Looking ahead, the challenges are apparent, added TD. Part of the lift to Q1 activity was due to U.S. firms attempting to front-run tariffs by stockpiling imports ahead of the new duties. Canadian exports to the U.S. grew nearly 7% per month between November and January, before falling nearly 10% through March once they were applied.
However, two silver linings emerged in the March data. First, the steep decline in exports to the U.S. was offset by a rise in shipments to the rest of the world.
Secondly, roughly 50% of Canadian goods heading to the U.S. were CUSMA compliant in March, up from the 38% average in 2024 and 40% last March. The increased compliance means avoiding the 25% tariff and reducing the economic impact. Nonetheless, as long as the uncertainty about the trade relationship persists, firms are understandably cautious. With the malaise hanging over the economy, it's unlikely things will turn a corner soon.

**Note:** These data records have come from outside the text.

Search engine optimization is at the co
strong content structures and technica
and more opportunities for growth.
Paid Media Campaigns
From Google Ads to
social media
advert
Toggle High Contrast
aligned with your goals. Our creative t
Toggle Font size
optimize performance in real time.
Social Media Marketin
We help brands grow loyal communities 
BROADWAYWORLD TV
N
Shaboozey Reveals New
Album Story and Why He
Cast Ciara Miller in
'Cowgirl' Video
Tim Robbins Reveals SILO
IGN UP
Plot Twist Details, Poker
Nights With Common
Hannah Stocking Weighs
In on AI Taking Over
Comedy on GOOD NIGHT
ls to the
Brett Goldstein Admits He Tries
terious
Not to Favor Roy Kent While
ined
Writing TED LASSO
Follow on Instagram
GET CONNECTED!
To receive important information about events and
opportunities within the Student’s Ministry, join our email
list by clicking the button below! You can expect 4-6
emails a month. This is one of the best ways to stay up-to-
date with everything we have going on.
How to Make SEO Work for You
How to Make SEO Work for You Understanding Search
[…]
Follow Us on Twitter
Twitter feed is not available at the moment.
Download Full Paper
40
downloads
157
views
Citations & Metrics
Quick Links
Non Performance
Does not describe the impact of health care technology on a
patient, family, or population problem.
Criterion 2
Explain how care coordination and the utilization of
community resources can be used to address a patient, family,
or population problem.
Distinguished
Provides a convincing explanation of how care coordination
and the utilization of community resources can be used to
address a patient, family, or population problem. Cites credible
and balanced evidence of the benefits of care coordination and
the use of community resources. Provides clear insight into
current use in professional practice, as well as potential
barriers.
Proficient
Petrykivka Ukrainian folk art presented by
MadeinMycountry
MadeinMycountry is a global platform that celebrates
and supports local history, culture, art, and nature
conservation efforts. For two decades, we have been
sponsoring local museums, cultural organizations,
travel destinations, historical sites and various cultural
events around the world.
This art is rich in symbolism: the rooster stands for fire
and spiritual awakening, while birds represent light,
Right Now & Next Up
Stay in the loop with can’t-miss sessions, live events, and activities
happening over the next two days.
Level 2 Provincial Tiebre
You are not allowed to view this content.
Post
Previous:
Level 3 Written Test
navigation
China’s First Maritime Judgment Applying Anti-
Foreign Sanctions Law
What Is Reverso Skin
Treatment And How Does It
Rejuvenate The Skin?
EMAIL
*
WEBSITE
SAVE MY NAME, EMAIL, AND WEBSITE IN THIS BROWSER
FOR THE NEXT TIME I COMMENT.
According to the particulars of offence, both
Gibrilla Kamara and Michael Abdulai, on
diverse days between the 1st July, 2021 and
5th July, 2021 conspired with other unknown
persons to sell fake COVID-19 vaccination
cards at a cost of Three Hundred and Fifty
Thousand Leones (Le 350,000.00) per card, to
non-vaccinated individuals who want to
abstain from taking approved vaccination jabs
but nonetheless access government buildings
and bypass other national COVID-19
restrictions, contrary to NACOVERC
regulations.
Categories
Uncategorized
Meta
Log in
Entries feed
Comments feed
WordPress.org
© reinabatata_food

Faced with the prospect of domestic activity continuing to soften, TD sees the Bank of Canada having an opening to cut its policy rate by 25 basis points in June, bringing it down to 2.5%. The risk of higher inflation remains, but there are a few reasons for optimism that the worst-case scenario won't materialize.
First, a greater share of Canadian products have become CUSMA compliant -- offsetting the risk of supply chain snarls -- retaliatory tariffs have been restrained, and a stronger Canadian dollar offset rising cost pressures, according to the bank.